─── Records for this exercise

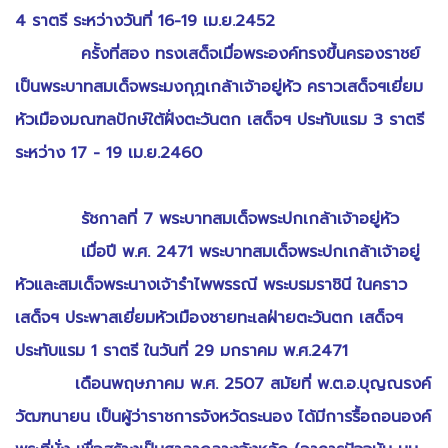
4 ราตรี ระหว่างวันที่ 16-19 เม.ย.2452
ครั้งที่สอง ทรงเสด็จเมื่อพระองค์ทรงขึ้นครองราชย์
เป็นพระบาทสมเด็จพระมงกุฎเกล้าเจ้าอยู่หัว คราวเสด็จฯเยี่ยม
หัวเมืองมณฑลปักษ์ใต้ฝั่งตะวันตก เสด็จฯ ประทับแรม 3 ราตรี
ระหว่าง 17 - 19 เม.ย.2460
รัชกาลที่ 7 พระบาทสมเด็จพระปกเกล้าเจ้าอยู่หัว
เมื่อปี พ.ศ. 2471 พระบาทสมเด็จพระปกเกล้าเจ้าอยู่
หัวและสมเด็จพระนางเจ้ารำไพพรรณี พระบรมราชินี ในคราว
เสด็จฯ ประพาสเยี่ยมหัวเมืองชายทะเลฝ่ายตะวันตก เสด็จฯ
ประทับแรม 1 ราตรี ในวันที่ 29 มกราคม พ.ศ.2471
เดือนพฤษภาคม พ.ศ. 2507 สมัยที่ พ.ต.อ.บุญณรงค์
วัฒฑนายน เป็นผู้ว่าราชการจังหวัดระนอง ได้มีการรื้อถอนองค์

──────

When restating the records word for word, omit any picture they contain.

» Expected answer:
4 ราตรี ระหว่างวันที่ 16-19 เม.ย.2452
ครั้งที่สอง ทรงเสด็จเมื่อพระองค์ทรงขึ้นครองราชย์
เป็นพระบาทสมเด็จพระมงกุฎเกล้าเจ้าอยู่หัว คราวเสด็จฯเยี่ยม
หัวเมืองมณฑลปักษ์ใต้ฝั่งตะวันตก เสด็จฯ ประทับแรม 3 ราตรี
ระหว่าง 17 - 19 เม.ย.2460
รัชกาลที่ 7 พระบาทสมเด็จพระปกเกล้าเจ้าอยู่หัว
เมื่อปี พ.ศ. 2471 พระบาทสมเด็จพระปกเกล้าเจ้าอยู่
หัวและสมเด็จพระนางเจ้ารำไพพรรณี พระบรมราชินี ในคราว
เสด็จฯ ประพาสเยี่ยมหัวเมืองชายทะเลฝ่ายตะวันตก เสด็จฯ
ประทับแรม 1 ราตรี ในวันที่ 29 มกราคม พ.ศ.2471
เดือนพฤษภาคม พ.ศ. 2507 สมัยที่ พ.ต.อ.บุญณรงค์
วัฒฑนายน เป็นผู้ว่าราชการจังหวัดระนอง ได้มีการรื้อถอนองค์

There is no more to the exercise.